SUKABUMIUPDATE.com - Direktorat Jenderal Kekayaan Negara (DJKN) Kementerian Keuangan mengakui sulit untuk menagih sejumlah piutang negara kepada sejumlah debitur, karena adanya pandemi virus corona covid-19.
Dilansir dari Suara.com, Direktur Jenderal Kekayaan Negara Isa Rachmatarwata mengatakan, di tengah pandemi ini resiko tertular virus saat menagih resikonya lebih tinggi.
"Kalau untuk tahun ini agak kecil nilainya karena covid-19. Piutang negara tidak bisa ditagih secara online. Ini harus datang menyita dan sebagainya," kata Isa dalam acara Bincang Bareng DJKN secara virtual, Jumat (4/12/2020).
Makanya, kata dia, untuk tahun ini target piutang yang bisa dikumpulkan pemerintah relatif kecil, hanya sekitar Rp 60 miliar.
"Jadi, ini risikonya tinggi (tertular). Makanya tahun ini targetnya Rp 60 miliar dan berkas kasus yang diselesaikan 7.000 berkas,” kata Isa.
Berdasarkan data yang dimiliki Isa, saat ini tercatat ada 59.514 berkas kasus piutang negara (BKPN) dengan outstanding sejumlah Rp 75,3 triliun. Sejumlah piutang ini akan terus ditagih oleh pemerintah sampai dapat.
Sehingga, kata dia, pada masa pandemi ini, untuk lebih memperlancar penagihan utang, pemerintah menerbitkan Peraturan Menteri Keuangan (PMK) 163/PMK.06/2020 tentang Pengelolaan Piutang Negara.
"Kita berusaha untuk memperbaiki tata kelola piutang, dari hulu ke hilir, dengan memberikan lebih banyak kepercayaan kepada kementerian/lembaga untuk mengelola piutangnya sampai tuntas,” kata Isa.
Bentuk kepercayaan tersebut, ungkapnya, terlihat pada salah satu materi penting pada PMK ini, yakni adanya pembatasan piutang negara yang boleh diserahkan kepada PUPN oleh K/L.
"PMK-nya masih baru di pertengahan Oktober 2020. Mulai dari sekarang sudah diserahkan (wewenang ke K/L). Piutang dibawah Rp 8 juta diselesaikan ke K/L akan disosialisasikan ke K/L," katanya.
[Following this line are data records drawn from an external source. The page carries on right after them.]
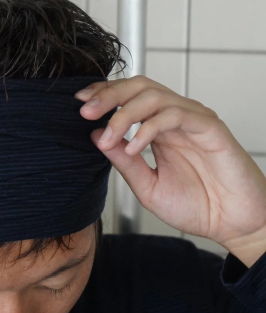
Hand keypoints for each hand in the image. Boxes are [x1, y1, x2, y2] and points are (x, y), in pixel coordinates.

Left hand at [75, 75, 265, 266]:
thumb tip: (94, 135)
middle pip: (137, 86)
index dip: (103, 95)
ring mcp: (193, 119)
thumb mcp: (146, 185)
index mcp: (158, 128)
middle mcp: (174, 118)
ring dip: (123, 113)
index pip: (127, 97)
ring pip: (153, 96)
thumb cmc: (197, 206)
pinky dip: (150, 127)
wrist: (234, 226)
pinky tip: (136, 147)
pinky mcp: (211, 127)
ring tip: (107, 136)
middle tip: (84, 111)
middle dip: (107, 94)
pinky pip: (175, 114)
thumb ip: (123, 160)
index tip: (78, 104)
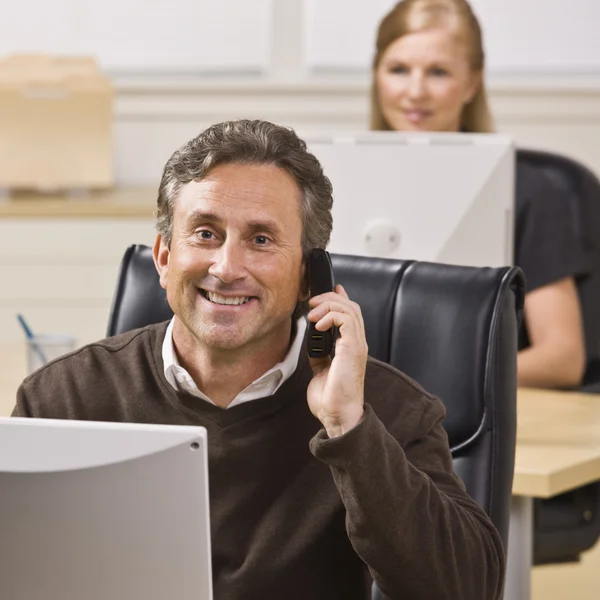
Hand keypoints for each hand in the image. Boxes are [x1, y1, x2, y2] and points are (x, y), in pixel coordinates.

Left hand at [306, 284, 367, 437]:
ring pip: (350, 309)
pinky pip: (347, 321)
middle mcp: (356, 343)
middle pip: (350, 306)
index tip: (326, 291)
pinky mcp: (353, 348)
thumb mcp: (320, 368)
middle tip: (311, 302)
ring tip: (312, 313)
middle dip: (329, 298)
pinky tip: (319, 324)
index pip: (350, 314)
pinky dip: (331, 316)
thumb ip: (319, 352)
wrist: (336, 415)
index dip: (339, 298)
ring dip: (328, 305)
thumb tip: (311, 340)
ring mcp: (356, 345)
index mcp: (350, 346)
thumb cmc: (330, 397)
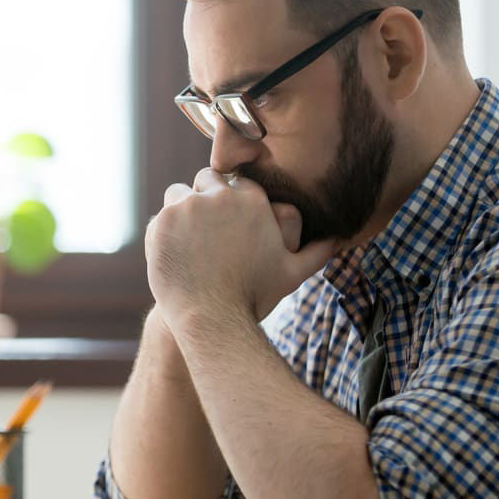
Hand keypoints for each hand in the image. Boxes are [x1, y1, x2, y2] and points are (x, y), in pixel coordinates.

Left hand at [145, 168, 334, 327]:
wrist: (212, 319)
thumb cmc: (255, 297)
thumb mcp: (292, 274)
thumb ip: (317, 251)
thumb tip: (340, 238)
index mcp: (252, 200)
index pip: (236, 182)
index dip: (230, 200)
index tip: (228, 223)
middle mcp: (218, 196)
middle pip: (206, 180)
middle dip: (206, 198)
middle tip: (206, 231)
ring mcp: (186, 207)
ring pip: (178, 194)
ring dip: (182, 211)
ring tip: (189, 241)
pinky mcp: (160, 222)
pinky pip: (158, 217)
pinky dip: (163, 232)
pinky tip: (175, 254)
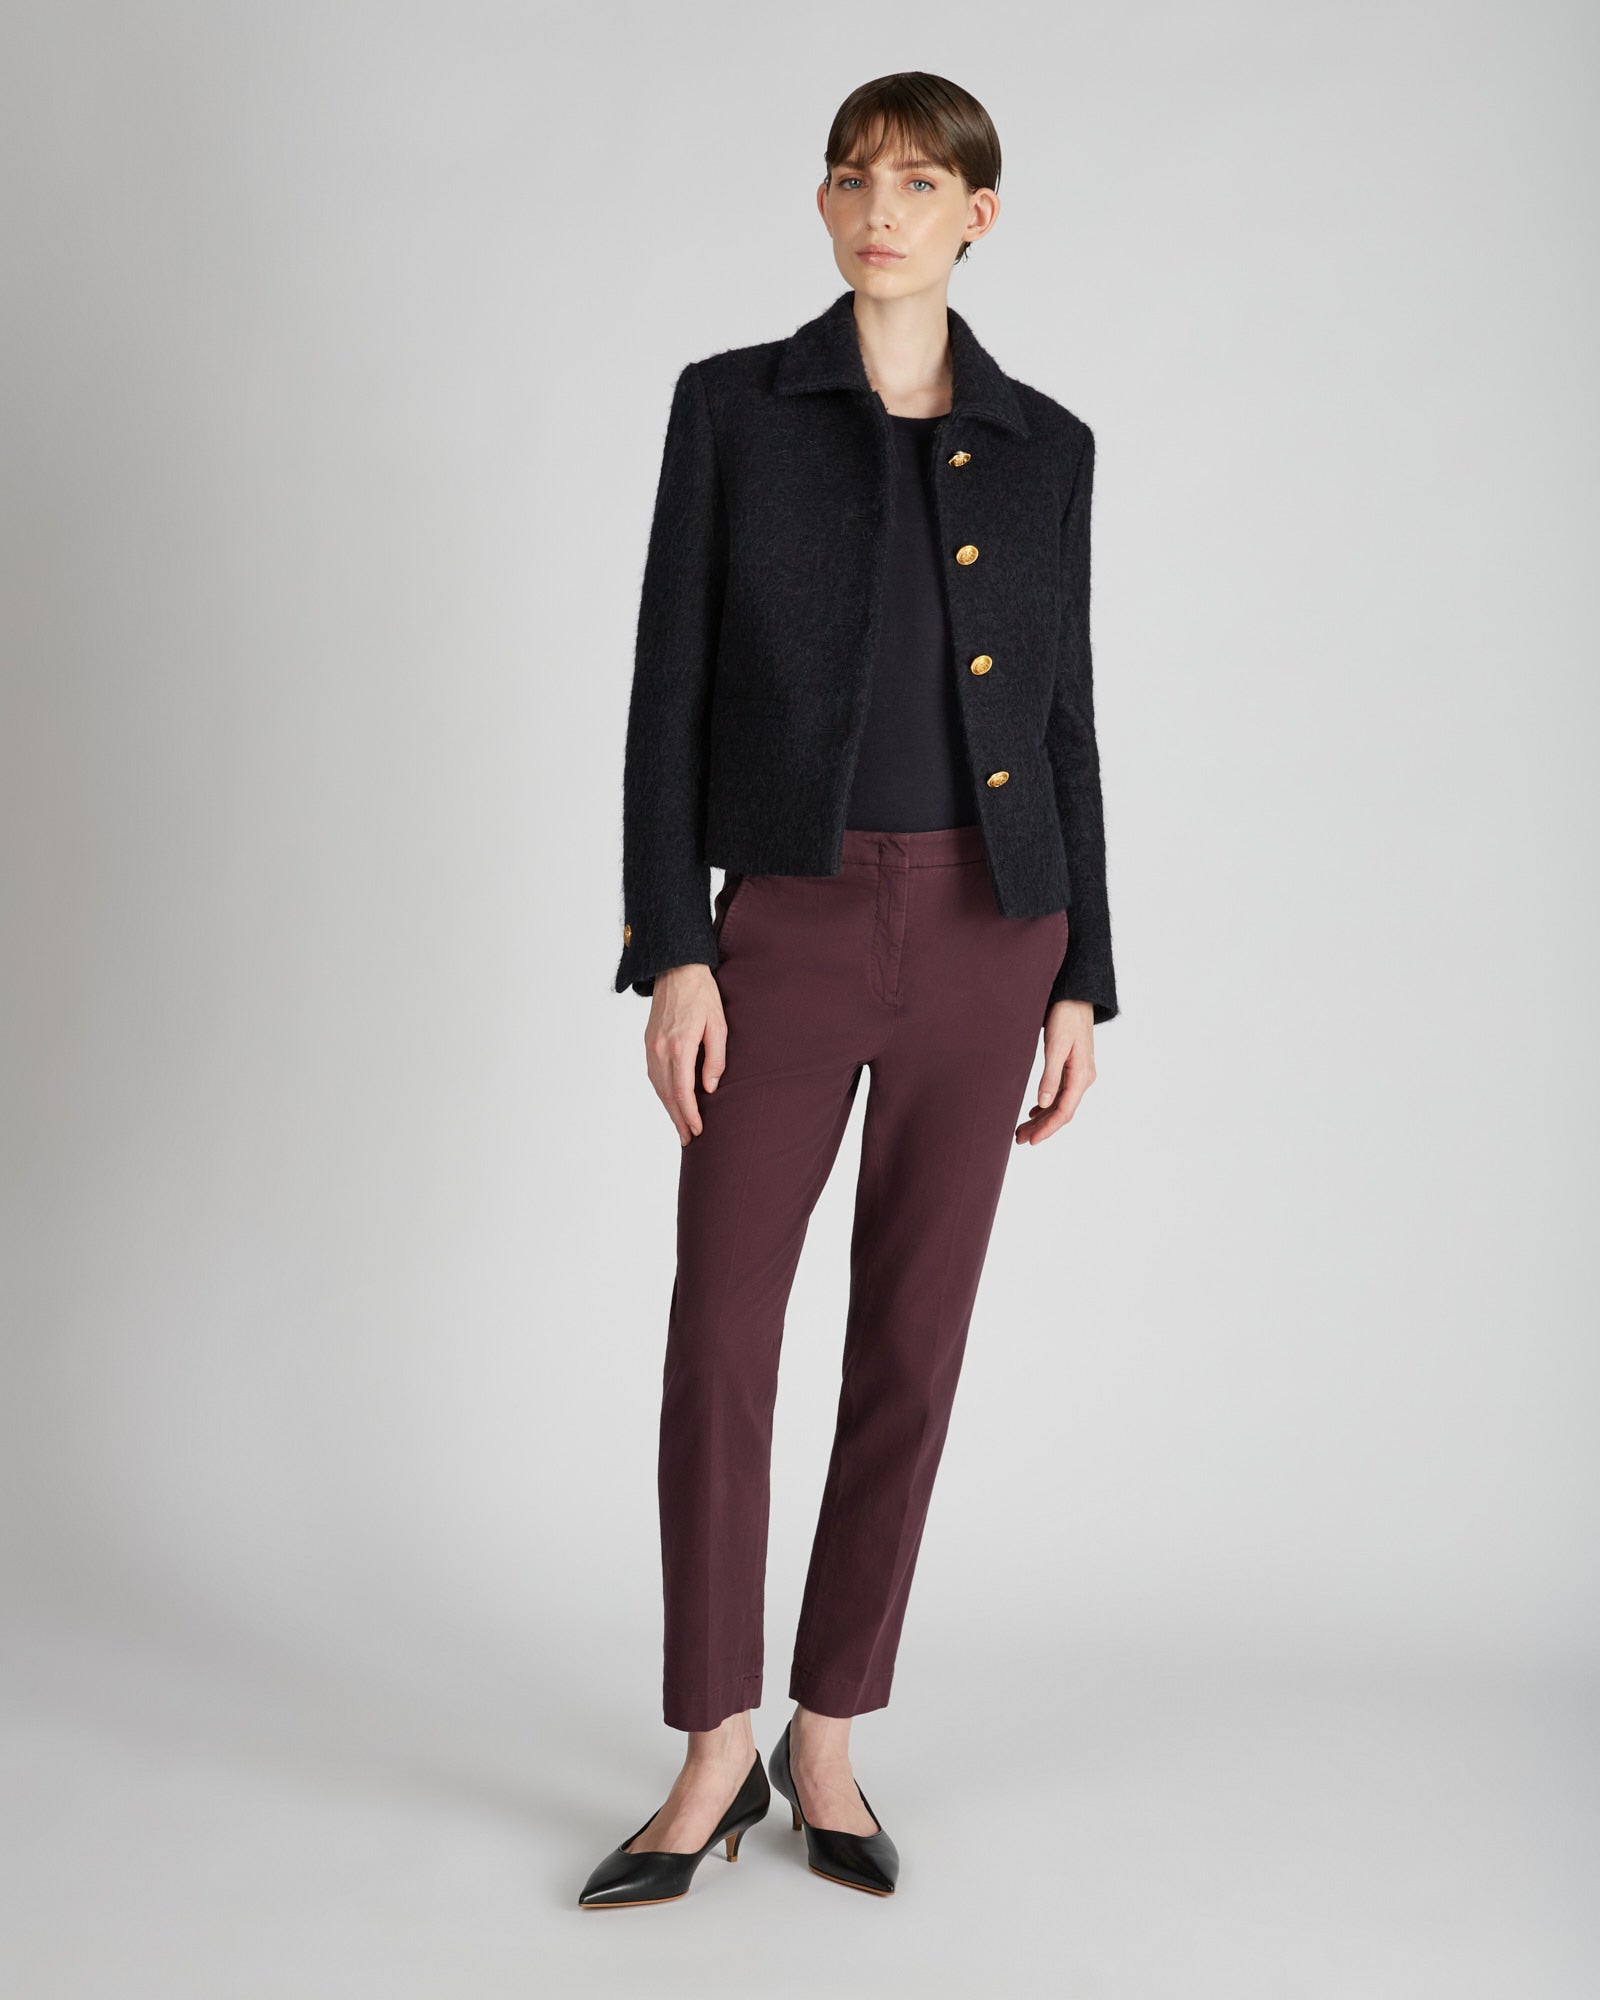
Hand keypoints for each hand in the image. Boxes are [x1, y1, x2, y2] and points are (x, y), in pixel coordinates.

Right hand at [645, 964, 727, 1144]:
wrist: (676, 969)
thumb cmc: (702, 994)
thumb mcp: (719, 1025)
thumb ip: (716, 1058)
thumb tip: (709, 1088)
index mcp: (680, 1045)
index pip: (682, 1091)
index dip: (690, 1115)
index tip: (698, 1130)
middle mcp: (660, 1049)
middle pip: (667, 1094)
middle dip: (679, 1119)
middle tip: (689, 1139)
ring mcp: (651, 1046)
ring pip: (657, 1087)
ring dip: (668, 1109)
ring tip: (681, 1126)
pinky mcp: (648, 1042)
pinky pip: (653, 1075)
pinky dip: (662, 1092)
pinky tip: (671, 1101)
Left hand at [1016, 998, 1095, 1143]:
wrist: (1076, 995)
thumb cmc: (1066, 1016)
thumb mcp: (1056, 1045)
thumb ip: (1050, 1076)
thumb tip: (1043, 1104)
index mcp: (1081, 1076)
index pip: (1064, 1111)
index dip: (1047, 1129)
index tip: (1030, 1141)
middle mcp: (1083, 1078)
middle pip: (1061, 1111)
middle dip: (1041, 1128)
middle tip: (1018, 1139)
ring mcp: (1079, 1073)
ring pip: (1060, 1104)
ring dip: (1042, 1118)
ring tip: (1022, 1130)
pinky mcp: (1072, 1067)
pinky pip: (1060, 1093)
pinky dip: (1046, 1105)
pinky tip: (1034, 1112)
Ia menyatakan, hal ini dimaksudkan agar PUPN atau Kantor Pelayanan Kekayaan Negara (KPKNL) tidak lagi terfokus untuk menyelesaikan berkas piutang negara yang relatif kecil dan sesungguhnya dapat diselesaikan sendiri oleh K/L selaku pemilik piutang.
"Dengan demikian, PUPN dapat lebih fokus kepada piutang negara yang jumlahnya lebih signifikan, termasuk dengan pendekatan eksekusi ataupun non-eksekusi, yang memang menjadi tugas dan kewenangan PUPN," pungkasnya.